──────── Provided material ────────

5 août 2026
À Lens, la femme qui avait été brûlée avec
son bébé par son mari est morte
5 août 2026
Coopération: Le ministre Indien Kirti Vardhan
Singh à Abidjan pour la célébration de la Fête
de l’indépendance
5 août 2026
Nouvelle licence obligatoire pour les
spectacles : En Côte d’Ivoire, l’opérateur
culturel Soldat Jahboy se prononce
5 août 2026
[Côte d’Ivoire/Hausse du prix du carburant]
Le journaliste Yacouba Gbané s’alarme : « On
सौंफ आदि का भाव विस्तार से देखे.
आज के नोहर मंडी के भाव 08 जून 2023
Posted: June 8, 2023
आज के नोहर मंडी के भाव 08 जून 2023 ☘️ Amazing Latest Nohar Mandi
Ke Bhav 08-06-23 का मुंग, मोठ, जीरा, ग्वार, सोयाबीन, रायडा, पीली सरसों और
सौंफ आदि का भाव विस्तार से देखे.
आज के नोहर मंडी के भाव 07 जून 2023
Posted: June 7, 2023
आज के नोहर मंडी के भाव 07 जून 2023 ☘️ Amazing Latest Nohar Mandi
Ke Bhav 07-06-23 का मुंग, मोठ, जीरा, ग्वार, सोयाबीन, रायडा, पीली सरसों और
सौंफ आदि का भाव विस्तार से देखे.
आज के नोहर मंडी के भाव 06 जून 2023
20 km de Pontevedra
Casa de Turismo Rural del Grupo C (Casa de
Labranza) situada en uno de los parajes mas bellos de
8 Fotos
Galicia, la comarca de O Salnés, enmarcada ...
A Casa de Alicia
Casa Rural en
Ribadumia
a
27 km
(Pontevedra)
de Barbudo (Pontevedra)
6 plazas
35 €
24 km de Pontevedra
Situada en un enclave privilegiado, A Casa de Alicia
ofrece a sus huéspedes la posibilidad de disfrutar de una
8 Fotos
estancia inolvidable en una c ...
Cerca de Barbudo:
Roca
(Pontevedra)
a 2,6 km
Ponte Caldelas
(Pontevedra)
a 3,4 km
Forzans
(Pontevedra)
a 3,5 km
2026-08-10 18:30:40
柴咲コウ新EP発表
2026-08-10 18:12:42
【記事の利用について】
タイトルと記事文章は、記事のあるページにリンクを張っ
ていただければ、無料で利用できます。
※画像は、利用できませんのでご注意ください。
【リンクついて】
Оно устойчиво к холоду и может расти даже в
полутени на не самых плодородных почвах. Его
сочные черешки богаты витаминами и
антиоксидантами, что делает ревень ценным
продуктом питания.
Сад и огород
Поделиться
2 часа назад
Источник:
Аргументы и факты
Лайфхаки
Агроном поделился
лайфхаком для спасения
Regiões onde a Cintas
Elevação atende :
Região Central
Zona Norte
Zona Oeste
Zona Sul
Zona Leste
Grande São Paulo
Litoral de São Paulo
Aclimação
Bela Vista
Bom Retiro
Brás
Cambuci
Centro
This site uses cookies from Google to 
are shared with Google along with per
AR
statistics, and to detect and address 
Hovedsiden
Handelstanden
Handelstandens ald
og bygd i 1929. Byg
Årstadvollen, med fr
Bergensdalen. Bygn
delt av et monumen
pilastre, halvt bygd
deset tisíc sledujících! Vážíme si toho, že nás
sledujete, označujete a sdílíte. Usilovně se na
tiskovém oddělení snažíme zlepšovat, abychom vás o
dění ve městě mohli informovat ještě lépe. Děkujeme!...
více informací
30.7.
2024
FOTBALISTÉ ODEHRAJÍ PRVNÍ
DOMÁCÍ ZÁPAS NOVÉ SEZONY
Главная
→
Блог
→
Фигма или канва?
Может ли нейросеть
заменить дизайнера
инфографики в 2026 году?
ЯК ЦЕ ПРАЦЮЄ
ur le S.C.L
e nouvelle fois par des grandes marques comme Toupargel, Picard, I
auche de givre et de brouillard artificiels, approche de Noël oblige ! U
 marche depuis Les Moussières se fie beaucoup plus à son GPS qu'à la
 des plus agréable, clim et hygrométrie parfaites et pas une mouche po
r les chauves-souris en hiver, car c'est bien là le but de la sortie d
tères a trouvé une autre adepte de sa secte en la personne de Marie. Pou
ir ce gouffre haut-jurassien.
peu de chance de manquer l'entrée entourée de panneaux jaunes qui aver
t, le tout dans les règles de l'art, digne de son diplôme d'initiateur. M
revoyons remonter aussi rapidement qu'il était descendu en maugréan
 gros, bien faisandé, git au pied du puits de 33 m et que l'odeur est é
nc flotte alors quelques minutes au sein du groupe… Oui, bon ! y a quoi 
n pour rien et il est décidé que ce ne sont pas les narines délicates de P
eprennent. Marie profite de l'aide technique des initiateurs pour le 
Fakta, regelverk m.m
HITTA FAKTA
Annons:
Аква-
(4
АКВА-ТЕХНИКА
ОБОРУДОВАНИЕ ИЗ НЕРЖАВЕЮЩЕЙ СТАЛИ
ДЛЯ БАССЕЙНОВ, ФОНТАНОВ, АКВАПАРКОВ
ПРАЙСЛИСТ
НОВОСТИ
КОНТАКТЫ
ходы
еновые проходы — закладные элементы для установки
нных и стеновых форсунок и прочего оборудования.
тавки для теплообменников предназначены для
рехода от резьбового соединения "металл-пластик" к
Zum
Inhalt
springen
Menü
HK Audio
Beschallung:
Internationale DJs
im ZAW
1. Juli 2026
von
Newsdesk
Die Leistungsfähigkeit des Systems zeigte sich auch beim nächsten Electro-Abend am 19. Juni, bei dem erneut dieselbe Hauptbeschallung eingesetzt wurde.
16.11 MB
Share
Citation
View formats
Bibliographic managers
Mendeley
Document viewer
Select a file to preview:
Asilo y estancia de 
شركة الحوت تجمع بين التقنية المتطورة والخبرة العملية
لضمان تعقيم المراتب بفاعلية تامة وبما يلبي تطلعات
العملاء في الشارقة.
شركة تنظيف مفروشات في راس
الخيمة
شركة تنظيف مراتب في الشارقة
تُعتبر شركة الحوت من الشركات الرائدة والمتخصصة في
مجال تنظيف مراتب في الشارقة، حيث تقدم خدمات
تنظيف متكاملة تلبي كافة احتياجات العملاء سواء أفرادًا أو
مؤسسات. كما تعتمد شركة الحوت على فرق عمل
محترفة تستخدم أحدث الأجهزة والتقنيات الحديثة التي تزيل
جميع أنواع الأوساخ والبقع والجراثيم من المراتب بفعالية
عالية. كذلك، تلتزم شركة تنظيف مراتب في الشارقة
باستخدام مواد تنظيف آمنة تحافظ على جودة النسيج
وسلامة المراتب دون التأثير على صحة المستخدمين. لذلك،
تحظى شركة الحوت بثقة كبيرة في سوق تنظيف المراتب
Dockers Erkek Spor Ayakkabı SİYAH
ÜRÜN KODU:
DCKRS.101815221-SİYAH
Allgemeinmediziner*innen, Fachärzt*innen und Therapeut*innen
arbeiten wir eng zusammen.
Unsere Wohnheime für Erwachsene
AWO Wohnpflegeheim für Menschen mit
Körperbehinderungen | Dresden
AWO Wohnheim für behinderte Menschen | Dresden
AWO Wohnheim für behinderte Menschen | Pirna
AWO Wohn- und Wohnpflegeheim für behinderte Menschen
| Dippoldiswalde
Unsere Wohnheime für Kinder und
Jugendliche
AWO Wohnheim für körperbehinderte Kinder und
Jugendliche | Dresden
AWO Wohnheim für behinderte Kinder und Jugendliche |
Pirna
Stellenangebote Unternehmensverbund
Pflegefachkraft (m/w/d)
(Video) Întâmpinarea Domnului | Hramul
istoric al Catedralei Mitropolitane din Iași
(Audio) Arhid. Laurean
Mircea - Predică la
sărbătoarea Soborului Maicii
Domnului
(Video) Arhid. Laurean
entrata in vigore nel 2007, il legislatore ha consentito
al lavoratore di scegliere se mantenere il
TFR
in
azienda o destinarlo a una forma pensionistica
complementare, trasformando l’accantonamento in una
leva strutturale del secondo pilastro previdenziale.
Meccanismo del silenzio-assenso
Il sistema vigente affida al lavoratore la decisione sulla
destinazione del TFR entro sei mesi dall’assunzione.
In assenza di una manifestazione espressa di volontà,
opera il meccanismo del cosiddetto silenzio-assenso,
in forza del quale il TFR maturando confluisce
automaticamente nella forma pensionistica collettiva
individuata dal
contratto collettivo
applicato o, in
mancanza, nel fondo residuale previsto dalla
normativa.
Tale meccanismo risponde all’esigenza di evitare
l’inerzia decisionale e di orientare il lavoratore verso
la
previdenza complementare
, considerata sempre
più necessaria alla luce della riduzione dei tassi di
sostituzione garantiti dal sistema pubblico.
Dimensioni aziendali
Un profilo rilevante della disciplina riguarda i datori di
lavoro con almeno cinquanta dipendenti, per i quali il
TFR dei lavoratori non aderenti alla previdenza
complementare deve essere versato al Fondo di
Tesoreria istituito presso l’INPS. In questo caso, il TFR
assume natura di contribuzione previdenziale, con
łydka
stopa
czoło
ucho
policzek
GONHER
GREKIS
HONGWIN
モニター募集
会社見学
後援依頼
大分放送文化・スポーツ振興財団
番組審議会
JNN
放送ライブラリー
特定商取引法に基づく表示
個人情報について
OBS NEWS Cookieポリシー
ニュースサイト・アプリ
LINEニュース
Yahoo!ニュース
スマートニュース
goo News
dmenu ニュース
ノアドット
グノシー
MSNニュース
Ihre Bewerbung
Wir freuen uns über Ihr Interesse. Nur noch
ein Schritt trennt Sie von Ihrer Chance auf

────────

Transcribe the rows above from their first line through the line that contains "Ponte Caldelas", inclusive, and leave every line unchanged.

5 août 2026
À Lens, la femme qui avait été brûlée avec
son bébé par son mari est morte
5 août 2026
Coopération: Le ministre Indien Kirti Vardhan
Singh à Abidjan pour la célébration de la Fête
de l’indépendance
5 août 2026
Nouvelle licence obligatoire pour les
spectacles : En Côte d’Ivoire, l’opérateur
culturel Soldat Jahboy se prononce
5 août 2026
[Côte d’Ivoire/Hausse du prix du carburant]
Le journaliste Yacouba Gbané s’alarme : « On
सौंफ आदि का भाव विस्तार से देखे.
आज के नोहर मंडी के भाव 08 जून 2023
Posted: June 8, 2023
आज के नोहर मंडी के भाव 08 जून 2023 ☘️ Amazing Latest Nohar Mandi
Ke Bhav 08-06-23 का मुंग, मोठ, जीरा, ग्वार, सोयाबीन, रायडा, पीली सरसों और
सौंफ आदि का भाव विस्तार से देखे.
आज के नोहर मंडी के भाव 07 जून 2023
Posted: June 7, 2023
आज के नोहर मंडी के भाव 07 जून 2023 ☘️ Amazing Latest Nohar Mandi
Ke Bhav 07-06-23 का मुंग, मोठ, जीरा, ग्वार, सोयाबीन, रायडा, पीली सरसों और
सौंफ आदि का भाव विस्तार से देखे.
आज के नोहर मंडी के भाव 06 जून 2023
20 km de Pontevedra
Casa de Turismo Rural del Grupo C (Casa de
Labranza) situada en uno de los parajes mas bellos de
8 Fotos
Galicia, la comarca de O Salnés, enmarcada ...
A Casa de Alicia
Casa Rural en
Ribadumia
a
27 km
(Pontevedra)
de Barbudo (Pontevedra)
6 plazas
35 €
24 km de Pontevedra
Situada en un enclave privilegiado, A Casa de Alicia
ofrece a sus huéspedes la posibilidad de disfrutar de una
8 Fotos
estancia inolvidable en una c ...
Cerca de Barbudo:
Roca
(Pontevedra)
a 2,6 km
Ponte Caldelas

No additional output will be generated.